4. Above, you’ll also see the wood paneling in the Great Hall beside the fireplace. The metal fireplace dates back to 1588 when the English warded off the Spanish Armada. More interesting than the coats of arms (installed by a later descendent, post-Austen, Montagu Knight) are those scratches, probably inscribed there to ward off witches and other demonic spirits. The Anglican Church does not acknowledge the existence of ghosts but that’s doesn’t mean that, out here in the countryside, people weren’t likely to get a bit spooked around the fire on a winter night. Horseshoes were superstitiously nailed above doorways to ward off spirits, or sometimes the finger nail pairings, hair, and urine of those believed to have been bewitched were put in a stone vat and kept beside the bed. Stocking stuffer ideas, y’all!

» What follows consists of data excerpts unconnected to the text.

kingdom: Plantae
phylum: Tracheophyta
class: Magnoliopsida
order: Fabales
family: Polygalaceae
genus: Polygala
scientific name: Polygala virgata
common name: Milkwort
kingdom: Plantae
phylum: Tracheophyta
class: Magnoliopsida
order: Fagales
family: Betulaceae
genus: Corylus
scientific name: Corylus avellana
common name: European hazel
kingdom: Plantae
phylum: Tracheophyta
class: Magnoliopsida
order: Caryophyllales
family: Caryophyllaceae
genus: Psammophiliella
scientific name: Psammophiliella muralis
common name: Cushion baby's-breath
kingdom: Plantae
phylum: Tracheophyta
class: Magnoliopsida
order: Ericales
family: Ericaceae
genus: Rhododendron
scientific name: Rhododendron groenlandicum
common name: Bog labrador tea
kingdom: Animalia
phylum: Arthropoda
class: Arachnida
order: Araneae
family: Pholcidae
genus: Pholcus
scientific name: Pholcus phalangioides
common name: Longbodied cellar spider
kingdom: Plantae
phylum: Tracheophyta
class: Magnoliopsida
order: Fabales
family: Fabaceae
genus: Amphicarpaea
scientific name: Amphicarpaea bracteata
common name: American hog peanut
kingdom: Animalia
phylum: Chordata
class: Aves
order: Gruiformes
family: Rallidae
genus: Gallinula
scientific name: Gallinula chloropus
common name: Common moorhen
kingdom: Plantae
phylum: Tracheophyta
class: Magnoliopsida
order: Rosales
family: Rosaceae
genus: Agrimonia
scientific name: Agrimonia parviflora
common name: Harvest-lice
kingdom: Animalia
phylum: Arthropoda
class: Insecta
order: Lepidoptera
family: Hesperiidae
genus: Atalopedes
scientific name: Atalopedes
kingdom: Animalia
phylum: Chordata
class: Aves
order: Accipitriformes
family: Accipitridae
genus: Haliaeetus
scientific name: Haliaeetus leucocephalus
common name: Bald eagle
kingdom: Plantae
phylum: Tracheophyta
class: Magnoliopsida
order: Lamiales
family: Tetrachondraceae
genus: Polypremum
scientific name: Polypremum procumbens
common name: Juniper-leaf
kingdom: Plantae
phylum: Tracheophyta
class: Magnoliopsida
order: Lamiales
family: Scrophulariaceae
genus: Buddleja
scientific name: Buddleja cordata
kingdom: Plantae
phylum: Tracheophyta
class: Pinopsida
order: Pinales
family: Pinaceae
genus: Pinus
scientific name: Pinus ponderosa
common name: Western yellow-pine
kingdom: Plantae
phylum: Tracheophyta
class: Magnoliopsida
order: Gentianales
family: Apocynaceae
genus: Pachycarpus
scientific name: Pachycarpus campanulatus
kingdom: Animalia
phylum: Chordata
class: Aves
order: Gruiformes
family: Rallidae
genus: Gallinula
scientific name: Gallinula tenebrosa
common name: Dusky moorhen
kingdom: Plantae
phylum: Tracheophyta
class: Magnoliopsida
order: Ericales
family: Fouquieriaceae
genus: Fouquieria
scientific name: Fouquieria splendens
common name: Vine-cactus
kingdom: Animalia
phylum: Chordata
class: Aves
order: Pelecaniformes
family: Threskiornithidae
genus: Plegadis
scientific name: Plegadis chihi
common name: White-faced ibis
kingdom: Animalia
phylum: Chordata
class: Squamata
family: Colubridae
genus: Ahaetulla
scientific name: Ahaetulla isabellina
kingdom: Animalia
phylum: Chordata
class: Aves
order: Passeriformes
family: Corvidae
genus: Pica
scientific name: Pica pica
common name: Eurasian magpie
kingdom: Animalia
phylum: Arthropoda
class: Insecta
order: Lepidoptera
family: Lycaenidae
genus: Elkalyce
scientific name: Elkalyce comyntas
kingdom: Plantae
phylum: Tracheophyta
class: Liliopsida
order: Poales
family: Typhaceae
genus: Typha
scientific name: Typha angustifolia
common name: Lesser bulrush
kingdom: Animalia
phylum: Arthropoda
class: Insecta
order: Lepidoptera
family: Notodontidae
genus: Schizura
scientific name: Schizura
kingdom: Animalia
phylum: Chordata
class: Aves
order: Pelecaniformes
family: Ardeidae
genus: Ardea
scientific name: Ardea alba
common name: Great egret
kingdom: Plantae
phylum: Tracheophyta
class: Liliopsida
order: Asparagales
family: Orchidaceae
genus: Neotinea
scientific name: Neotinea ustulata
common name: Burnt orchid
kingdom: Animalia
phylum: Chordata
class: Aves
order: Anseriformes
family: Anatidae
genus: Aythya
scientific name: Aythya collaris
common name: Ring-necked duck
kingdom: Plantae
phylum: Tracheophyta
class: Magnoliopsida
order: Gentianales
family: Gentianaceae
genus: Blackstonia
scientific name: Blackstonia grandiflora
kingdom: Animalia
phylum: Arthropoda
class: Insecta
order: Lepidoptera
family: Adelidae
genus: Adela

5. Below is the jewel in Chawton’s librarial crown: the manuscript of “Sir Charles Grandison, or the Happy Man,” an adaptation of the eponymous novel by one of Austen’s favorite writers, Samuel Richardson. Private theatricals were the vogue at the time – think of the bored and housebound Bertram cousins staging “Lovers’ Vows” in Mansfield Park but tearing it all down once the imperious Lord Betram returns home – and demanded that family members build sets, write scripts, and learn their lines. Take a load off, Fanny.

Today, all of that unfolds on Instagram and if your sister Kristen has what it takes, she might wind up on “Hampshire Idol,” “England’s Got Talent,” or if not, “Love Island.”     I was asked not to sneeze or breathe for at least 48-hours before that text was presented to me yesterday at Chawton House. I resisted the urge, like Ralph Fiennes consulting with a Blake drawing in the horror film “Red Dragon,” to render the curator unconscious and devour the work, like a dog (or a guinea pig) that eats your homework.


5. Finally, the rodent you’ve been waiting for: the guinea pig in a version of Pride and Prejudice featuring nothing but those little pellet-eaters! Ah, Austen: an author, a way-of-life (the subject of my new book) but also a (cottage) industry!